The SPN firing frequency was compared among patient groups using ANOVAs (one-way analysis of variance), and followed by Bonferroni post hoc test after the ANOVA F indicated statistical significance, and between caudate and putamen in patients with PD using unpaired t tests. The SPN firing frequency was compared between the control and parkinsonian animals using unpaired t tests. To determine the predictability of PD based on SPN hyperactivity, binary logistic regression was used for a yes/no model constructed with the minimum firing rate in the parkinsonian NHP and including all patients with ET, ID, and PD (the goodness of fit was assessed with the Hosmer and Lameshow test). Burst rate in SPNs between patients with PD and ID or between caudate and putamen in patients with PD was compared using unpaired t tests. All values are expressed as mean ± SEM (significance: P < 0.05).

Patients.

The Institutional Review Board of Emory University reviewed and approved the study, and all patients gave their informed consent. Patient inclusion was based on the following conditions: (i) an established, unequivocal diagnosis made by a movement disorder specialist, (ii) recordings in DBS surgery without general anesthesia or sedative drugs, and (iii) electrode trajectories passing through the striatum as permitted by the individual surgical approach and the intended mapping of the DBS target area. Because selection of patients for surgery depended solely on medical indication for DBS treatment, their clinical characteristics could not be matched across groups (Table 1).
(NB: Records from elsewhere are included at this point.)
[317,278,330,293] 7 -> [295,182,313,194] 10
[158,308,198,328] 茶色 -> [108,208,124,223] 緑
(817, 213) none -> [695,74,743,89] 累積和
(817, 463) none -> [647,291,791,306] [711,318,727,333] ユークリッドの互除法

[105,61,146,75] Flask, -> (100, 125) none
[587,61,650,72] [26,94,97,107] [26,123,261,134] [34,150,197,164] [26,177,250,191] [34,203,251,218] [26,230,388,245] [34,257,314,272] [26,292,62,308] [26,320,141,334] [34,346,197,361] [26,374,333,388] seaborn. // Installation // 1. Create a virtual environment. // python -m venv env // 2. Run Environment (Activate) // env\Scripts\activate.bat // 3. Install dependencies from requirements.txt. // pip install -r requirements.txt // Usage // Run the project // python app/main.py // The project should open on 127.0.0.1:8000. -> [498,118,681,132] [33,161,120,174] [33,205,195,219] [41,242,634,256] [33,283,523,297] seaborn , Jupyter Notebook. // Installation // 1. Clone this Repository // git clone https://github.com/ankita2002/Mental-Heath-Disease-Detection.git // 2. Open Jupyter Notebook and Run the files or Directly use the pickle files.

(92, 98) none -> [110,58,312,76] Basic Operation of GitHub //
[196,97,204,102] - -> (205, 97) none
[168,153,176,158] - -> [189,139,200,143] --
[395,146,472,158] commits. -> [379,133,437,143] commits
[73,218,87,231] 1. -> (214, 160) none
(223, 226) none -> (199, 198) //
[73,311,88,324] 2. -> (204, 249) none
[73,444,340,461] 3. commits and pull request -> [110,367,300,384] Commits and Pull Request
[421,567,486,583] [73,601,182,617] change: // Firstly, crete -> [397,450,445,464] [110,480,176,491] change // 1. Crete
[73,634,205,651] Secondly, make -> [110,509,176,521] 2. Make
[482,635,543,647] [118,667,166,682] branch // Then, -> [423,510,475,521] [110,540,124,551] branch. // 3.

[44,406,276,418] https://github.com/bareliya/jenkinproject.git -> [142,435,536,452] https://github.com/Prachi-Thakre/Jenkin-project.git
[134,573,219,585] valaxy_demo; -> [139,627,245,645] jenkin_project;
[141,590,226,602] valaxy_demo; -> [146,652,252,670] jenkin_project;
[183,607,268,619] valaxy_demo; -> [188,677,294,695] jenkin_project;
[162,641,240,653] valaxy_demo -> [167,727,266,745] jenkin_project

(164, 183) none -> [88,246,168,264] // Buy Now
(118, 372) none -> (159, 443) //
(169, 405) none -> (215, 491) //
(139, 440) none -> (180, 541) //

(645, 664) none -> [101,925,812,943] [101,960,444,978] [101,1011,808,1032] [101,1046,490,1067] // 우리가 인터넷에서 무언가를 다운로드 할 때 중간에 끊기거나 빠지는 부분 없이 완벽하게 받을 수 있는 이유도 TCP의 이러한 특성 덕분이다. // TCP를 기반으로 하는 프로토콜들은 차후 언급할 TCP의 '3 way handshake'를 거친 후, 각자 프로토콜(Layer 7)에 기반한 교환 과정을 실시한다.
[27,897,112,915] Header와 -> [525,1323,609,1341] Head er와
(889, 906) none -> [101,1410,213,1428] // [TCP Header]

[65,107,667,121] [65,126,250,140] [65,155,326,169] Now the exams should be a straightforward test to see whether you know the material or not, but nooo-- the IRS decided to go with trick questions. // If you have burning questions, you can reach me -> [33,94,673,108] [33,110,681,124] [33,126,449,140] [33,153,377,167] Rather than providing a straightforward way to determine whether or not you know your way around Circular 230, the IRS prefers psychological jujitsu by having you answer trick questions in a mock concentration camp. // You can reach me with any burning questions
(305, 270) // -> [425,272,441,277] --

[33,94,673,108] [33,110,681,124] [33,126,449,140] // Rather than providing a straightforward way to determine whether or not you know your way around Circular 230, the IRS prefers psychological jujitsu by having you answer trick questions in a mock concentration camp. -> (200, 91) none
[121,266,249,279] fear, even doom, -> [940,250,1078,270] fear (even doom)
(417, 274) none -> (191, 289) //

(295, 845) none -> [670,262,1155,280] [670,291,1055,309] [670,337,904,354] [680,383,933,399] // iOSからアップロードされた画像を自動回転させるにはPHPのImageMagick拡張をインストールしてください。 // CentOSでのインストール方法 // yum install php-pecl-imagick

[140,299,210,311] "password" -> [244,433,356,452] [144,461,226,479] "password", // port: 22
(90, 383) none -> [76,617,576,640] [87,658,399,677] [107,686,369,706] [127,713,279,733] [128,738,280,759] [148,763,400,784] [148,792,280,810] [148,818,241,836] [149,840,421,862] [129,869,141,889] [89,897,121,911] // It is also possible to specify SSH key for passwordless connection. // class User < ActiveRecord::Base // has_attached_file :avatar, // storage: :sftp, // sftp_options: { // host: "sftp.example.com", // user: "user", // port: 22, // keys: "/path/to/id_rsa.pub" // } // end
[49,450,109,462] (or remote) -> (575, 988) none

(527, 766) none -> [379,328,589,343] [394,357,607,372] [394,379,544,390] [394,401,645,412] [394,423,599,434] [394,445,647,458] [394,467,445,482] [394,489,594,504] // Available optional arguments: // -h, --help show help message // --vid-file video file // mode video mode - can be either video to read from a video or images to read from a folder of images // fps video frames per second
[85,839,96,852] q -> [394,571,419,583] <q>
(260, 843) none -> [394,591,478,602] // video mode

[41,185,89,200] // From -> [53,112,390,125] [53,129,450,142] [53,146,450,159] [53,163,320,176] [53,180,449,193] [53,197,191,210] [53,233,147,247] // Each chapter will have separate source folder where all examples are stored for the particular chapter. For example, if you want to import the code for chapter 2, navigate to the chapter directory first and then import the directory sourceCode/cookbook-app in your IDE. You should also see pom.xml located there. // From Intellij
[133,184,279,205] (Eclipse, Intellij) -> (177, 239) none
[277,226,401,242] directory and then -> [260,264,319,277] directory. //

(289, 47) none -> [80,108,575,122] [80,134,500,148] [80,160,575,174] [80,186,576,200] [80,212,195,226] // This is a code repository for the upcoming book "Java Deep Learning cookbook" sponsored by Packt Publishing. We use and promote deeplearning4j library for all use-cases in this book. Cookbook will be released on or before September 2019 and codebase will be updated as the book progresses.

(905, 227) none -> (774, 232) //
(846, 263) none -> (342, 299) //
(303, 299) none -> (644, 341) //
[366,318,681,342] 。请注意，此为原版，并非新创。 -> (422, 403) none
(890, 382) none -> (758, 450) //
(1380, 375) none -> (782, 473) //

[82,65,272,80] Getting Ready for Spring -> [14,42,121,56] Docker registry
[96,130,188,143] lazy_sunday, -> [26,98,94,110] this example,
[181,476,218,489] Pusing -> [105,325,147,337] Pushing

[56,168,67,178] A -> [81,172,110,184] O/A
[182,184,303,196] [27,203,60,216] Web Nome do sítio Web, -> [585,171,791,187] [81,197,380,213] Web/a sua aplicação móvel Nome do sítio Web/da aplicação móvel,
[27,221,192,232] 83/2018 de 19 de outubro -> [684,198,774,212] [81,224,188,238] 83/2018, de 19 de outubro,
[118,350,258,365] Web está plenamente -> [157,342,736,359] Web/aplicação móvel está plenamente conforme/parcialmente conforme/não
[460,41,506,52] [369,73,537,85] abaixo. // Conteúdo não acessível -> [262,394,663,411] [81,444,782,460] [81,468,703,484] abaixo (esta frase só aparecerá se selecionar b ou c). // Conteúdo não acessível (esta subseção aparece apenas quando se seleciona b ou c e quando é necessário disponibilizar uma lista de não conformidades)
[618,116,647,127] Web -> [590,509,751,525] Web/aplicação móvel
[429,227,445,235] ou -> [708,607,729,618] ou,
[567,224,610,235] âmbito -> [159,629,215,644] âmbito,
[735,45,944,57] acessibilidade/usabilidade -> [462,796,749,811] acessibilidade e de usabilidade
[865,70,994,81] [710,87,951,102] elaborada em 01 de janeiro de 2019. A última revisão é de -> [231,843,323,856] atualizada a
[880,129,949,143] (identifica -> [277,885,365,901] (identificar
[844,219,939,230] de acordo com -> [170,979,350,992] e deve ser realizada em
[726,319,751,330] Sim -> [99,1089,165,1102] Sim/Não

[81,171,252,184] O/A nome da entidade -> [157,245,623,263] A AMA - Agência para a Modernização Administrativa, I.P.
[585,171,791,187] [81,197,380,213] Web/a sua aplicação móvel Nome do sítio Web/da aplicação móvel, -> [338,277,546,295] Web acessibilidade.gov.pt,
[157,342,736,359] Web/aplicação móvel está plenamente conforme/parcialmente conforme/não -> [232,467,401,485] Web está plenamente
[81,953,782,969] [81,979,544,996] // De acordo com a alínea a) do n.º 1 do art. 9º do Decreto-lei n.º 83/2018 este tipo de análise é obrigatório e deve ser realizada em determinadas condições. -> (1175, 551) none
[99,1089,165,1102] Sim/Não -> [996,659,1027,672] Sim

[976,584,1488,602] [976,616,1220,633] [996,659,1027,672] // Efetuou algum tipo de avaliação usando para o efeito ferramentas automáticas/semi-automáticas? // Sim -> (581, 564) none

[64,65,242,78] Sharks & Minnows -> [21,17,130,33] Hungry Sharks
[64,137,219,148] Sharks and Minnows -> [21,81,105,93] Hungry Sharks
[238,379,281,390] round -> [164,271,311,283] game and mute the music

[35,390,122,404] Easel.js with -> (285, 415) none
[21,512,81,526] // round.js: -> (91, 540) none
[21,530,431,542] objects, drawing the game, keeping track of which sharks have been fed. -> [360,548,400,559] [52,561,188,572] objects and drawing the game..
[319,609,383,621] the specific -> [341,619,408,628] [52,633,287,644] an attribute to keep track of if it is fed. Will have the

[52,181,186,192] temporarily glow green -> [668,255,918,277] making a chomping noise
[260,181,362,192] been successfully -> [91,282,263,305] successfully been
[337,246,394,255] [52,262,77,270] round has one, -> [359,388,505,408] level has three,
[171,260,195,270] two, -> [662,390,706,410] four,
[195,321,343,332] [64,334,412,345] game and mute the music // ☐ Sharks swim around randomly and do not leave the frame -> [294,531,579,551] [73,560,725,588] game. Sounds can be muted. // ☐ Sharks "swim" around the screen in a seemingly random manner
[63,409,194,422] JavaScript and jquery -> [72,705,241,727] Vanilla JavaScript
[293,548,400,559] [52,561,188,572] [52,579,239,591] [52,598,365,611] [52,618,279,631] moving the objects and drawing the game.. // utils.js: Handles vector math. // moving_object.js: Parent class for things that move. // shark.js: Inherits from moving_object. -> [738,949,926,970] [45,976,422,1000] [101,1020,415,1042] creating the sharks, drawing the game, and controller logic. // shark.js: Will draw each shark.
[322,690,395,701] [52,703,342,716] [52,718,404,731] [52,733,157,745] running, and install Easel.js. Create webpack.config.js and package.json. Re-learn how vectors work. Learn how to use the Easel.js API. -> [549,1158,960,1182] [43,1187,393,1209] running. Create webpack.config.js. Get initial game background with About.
Patients were asked to relax and not to move during the recordings to obtain data of spontaneous neuronal firing at resting conditions and avoid movement-related activity. Tremor at rest was not observed during the striatal recordings in the majority of patients, including many patients with PD. The recording method was the same not only across the groups of PD, ID, and ET patients, but also in nonhuman primates. As SPN recording is difficult with rapid movement of the electrode, the electrode was lowered very slowly with a hydraulic microdrive in patients to simulate the small steps (10–20 µm; NAN Instruments) used in animal recordings. Typically, spiking could be found variably in the striatal tracks as the electrode advanced at a slow speed. Neurons with very low activity or pausing as the electrode was advanced could have been undetected similarly in patients with PD, ID, and ET. After listening to or seeing a spike, the movement stopped to record the activity independent of how fast or slow the spiking was. Then, the position of the electrode was slightly adjusted for best unit isolation, and after firing stability was verified, data were saved for 1–3 min. We established this minimum duration of the spike train to be accepted for analysis to avoid very short recordings that are inadequate to determine the firing frequency of neurons with variable activity. Single spike traces where the unit could be classified directly on-line as TAN interneurons by the typically large and long waveform (≥1.8 ms) were not saved (53). All other spike trains were stored for off-line analysis.

NHP.

Studies in NHPs (three adult macaques) were conducted in accordance with the NIH Guide for the Care and Use of Laboratory Animals (54).

Details of methods and data analyses are provided in SI Materials and Methods.